### Saved data entries
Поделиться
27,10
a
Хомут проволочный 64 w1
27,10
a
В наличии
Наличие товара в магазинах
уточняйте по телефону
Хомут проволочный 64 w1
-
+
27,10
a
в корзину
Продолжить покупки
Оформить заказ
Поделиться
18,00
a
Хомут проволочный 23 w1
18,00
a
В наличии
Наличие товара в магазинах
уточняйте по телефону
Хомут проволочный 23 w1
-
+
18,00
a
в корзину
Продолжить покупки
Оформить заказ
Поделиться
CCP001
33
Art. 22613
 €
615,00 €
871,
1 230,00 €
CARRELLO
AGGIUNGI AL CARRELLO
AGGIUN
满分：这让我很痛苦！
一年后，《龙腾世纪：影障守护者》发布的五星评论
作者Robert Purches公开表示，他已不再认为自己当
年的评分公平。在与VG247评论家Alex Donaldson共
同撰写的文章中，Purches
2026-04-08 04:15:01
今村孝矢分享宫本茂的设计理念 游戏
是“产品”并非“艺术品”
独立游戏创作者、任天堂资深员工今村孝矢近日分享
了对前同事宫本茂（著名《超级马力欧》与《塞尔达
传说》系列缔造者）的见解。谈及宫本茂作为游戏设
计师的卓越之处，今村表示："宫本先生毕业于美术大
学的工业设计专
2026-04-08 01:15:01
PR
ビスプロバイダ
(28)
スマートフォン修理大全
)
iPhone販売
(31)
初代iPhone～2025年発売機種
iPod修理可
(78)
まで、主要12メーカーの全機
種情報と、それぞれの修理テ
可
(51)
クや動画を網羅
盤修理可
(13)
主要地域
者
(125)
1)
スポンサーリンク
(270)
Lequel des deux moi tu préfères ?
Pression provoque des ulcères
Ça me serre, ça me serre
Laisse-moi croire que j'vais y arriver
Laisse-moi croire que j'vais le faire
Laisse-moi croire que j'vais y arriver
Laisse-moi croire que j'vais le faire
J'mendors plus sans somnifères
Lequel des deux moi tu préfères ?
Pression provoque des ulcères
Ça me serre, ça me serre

### EXERCISE DESCRIPTION
Write out exactly the lines between the start of the entries and the line containing "作者Robert Purches公开表示，他已不再认为自己当", including that line and the first one.

### FINISHED EXERCISE
Поделиться
27,10
a
Хомут проволочный 64 w1
27,10
a
В наличии
Наличие товара в магазинах
уточняйте по телефону
Хомут проволочный 64 w1
-
+
27,10
a
в корзину
Продолжить покупки
Оформить заказ
Поделиться
18,00
a
Хомут проволочный 23 w1
18,00
a
В наличии
Наличие товара в магазинах
уточняйте по телефону
Хомут проволочный 23 w1
-
+
18,00
a
в корзину
Продолжить покупки
Оформить заказ
Поделиться
CCP001
33
Art. 22613
 €
615,00 €
871,
1 230,00 €
CARRELLO
AGGIUNGI AL CARRELLO
AGGIUN
满分：这让我很痛苦！
一年后，《龙腾世纪：影障守护者》发布的五星评论
作者Robert Purches公开表示，他已不再认为自己当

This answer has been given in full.